Single-Layer Perceptron
The Single-Layer Perceptron is the most simple NN one can write down. In the simple case of approximating a one-dimensional function $u(x)$, for example, where $x$ is the input, $\tilde{u}$ the approximated output, the approximating SLP can be written as
\[\tilde{u}(x) = \mathbf{W}^{(2)} \, \sigma^{(1)} \left( \mathbf{W}^{(1)} {x} + \mathbf{b}^{(1)} \right) + b^{(2)}\]where, for an SLP with $H$ hidden nodes,
\[\mathbf{W}^{(1)} \in \mathbb{R}^{H \times 1}, \quad x \in \mathbb{R}^{1 \times N}, \quad \mathbf{b}^{(1)} \in \mathbb{R}^{H \times 1}, \quad \mathbf{W}^{(2)} \in \mathbb{R}^{1 \times H}, \quad b^{(2)} \in \mathbb{R}^{1 \times 1}.\]The activation function $\sigma$ here can be anything from $\tanh$ to ReLU, applied elementwise.
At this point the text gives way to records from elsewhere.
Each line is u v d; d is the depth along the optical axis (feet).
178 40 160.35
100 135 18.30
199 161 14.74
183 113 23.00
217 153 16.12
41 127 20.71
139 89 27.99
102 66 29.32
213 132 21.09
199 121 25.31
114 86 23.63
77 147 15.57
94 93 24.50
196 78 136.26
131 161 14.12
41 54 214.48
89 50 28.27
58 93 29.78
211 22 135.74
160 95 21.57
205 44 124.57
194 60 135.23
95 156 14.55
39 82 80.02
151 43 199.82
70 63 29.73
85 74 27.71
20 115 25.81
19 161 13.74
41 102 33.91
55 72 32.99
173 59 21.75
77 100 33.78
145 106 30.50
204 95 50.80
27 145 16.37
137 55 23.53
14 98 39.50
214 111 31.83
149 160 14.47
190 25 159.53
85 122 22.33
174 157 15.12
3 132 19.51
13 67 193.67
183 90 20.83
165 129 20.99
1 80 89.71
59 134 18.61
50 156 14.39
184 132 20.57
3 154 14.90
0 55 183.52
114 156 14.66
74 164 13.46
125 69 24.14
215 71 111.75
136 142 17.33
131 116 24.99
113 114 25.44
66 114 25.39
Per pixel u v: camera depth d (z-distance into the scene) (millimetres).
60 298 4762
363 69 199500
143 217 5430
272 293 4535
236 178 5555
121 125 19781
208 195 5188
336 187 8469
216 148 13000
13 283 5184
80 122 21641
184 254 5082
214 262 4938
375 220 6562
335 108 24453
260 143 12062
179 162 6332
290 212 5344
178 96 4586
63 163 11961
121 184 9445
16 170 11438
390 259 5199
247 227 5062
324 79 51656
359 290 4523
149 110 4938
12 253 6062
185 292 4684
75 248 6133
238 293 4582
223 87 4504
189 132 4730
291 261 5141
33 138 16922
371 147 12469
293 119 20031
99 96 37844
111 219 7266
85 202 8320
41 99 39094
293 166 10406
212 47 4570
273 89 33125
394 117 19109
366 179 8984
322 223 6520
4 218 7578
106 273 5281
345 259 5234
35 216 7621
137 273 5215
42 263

The universal approximation theorem tells us that, as long as $\sigma$ is “discriminatory”, with enough $H$, this unit can approximate any function.
Normally, to train a SLP like this, we treat all the weights $\mathbf{W}^{(\ast)}$ and biases $\mathbf{b}^{(\ast)}$ as trainable parameters to the optimisation that minimise the loss, in this case, the difference between the SLP evaluation and the data at sampled points $x_i$,
\[\sum_i \| \| u(x_i) - \tilde{u}(x_i) \| \|.\]However, to make the comparison with FEM more appearant, we are going to make one additional assumption: we are going to fix all parameters except the last layer weight $\mathbf{W}^{(2)}$ (or $n$ if you have $n$ layers), and put the last layer bias $b^{(2)}$ to zero. Putting $b^{(2)}=0$ is a fairly straight forward simplification, since it is simply shifting $\tilde{u}$ by a constant. However, fixing everything except $\mathbf{W}^{(2)}$ might come as a surprise - why would you want to do this?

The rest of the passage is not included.